The White House is concerned that the legislation would tie its hands on U.S.-Russia relations, a sentiment publicly expressed by Secretary of State Rex Tillerson. But Senate Democrats fear the White House may go overboard in preserving its power to talk to Russia and seek to defang the sanctions bill — which passed 98-2 on Thursday in one of the year’s most significant displays of bipartisanship.
It’s so far unclear how the House GOP would receive any White House entreaties to restore some of Trump’s power over sanctions that the Senate voted to claw back.

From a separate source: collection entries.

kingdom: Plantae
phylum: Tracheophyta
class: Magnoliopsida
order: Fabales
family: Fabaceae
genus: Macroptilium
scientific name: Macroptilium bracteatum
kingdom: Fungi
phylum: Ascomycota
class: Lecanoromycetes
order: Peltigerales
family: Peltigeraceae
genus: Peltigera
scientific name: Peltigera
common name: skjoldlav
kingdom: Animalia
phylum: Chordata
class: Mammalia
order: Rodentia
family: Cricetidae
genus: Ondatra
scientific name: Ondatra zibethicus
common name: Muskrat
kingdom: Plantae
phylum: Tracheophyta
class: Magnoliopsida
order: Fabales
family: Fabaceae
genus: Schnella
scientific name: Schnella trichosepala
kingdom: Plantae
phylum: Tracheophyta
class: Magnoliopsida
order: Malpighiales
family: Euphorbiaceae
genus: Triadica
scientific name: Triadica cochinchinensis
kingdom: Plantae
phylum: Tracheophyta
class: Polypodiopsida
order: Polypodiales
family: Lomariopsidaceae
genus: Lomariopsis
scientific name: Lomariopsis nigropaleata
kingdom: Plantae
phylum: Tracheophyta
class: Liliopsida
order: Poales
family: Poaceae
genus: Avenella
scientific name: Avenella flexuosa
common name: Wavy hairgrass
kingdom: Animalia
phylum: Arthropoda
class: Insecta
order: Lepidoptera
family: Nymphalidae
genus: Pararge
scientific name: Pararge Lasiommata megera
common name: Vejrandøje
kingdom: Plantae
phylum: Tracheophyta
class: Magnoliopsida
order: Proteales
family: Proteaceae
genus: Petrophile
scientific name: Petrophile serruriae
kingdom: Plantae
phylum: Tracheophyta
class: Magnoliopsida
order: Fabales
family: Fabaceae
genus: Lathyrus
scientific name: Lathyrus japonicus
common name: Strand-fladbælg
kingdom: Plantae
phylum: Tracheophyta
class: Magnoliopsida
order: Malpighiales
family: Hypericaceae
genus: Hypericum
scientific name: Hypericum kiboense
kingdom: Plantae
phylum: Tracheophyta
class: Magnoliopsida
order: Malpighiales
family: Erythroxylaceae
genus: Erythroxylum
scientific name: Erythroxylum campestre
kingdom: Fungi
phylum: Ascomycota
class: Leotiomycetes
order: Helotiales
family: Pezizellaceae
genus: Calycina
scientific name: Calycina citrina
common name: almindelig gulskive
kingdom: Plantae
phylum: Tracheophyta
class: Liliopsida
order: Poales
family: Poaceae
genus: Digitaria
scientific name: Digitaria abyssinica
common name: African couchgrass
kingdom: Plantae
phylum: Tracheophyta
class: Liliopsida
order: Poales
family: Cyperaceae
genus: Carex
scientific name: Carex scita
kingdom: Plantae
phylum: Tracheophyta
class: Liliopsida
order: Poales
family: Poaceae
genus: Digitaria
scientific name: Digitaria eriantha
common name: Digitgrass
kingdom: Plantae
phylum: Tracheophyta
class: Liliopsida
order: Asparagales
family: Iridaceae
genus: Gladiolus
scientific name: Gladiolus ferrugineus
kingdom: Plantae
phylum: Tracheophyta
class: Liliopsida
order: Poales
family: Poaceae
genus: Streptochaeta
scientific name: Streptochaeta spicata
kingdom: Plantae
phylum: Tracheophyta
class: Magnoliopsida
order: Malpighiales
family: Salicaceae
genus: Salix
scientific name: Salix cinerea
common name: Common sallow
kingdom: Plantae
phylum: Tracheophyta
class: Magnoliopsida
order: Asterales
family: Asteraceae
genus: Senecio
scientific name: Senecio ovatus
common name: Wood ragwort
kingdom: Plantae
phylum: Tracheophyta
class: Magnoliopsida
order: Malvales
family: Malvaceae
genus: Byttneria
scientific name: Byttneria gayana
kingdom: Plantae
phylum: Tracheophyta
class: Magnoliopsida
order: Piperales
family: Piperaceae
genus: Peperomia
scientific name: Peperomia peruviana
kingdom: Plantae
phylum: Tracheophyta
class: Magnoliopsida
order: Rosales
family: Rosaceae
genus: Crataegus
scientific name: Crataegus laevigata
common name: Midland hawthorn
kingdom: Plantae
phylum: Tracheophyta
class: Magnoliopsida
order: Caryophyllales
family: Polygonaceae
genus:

House Republicans have started to review the Senate-passed bill and are likely to take it up in the coming weeks, according to an aide.
“I’m afraid that the level of awareness isn’t where it should be,” Sen. Richard Blumenthal (D-Conn.) said in an interview. “And we’re going to come back and ask ‘How could this accommodation to Russia have happened?’ if this bill is watered down.”
Ohio Sen. Sherrod Brown, who helped negotiate the sanctions package as the Banking Committee’s top Democrat, told POLITICO he has heard the Trump administration is reaching out to House members “to slow it, block it.”
Tillerson earlier this week signaled his displeasure with any sanctions bill that would force the U.S. to “close the channels off” with Russia. While the White House has not taken an official position on the bill, deputy press secretary Sarah Huckabee Sanders on Thursday tried to project toughness on Russia while appearing to express concerns about the Senate legislation.
“We believe the existing executive branch sanctions regime is the best tool for compelling Russia to fulfill its commitments,” Sanders told reporters Thursday, adding that the Senate deal "needs to go through the House, and we don't have a final product yet to weigh in."
Senate Democrats who pressed hard to win the strongest possible Russia sanctions deal remain alarmed over its fate in the House. Minority Whip Dick Durbin (D-Ill.) said he wouldn't be surprised if the administration aimed to dilute the Senate's bill, given that "the president has refused to acknowledge that we have a problem with the Russians involved in our elections.”
Asked if he feared that Trump's team could secure its preferred Russia changes with little public scrutiny, Durbin said only: "Yes."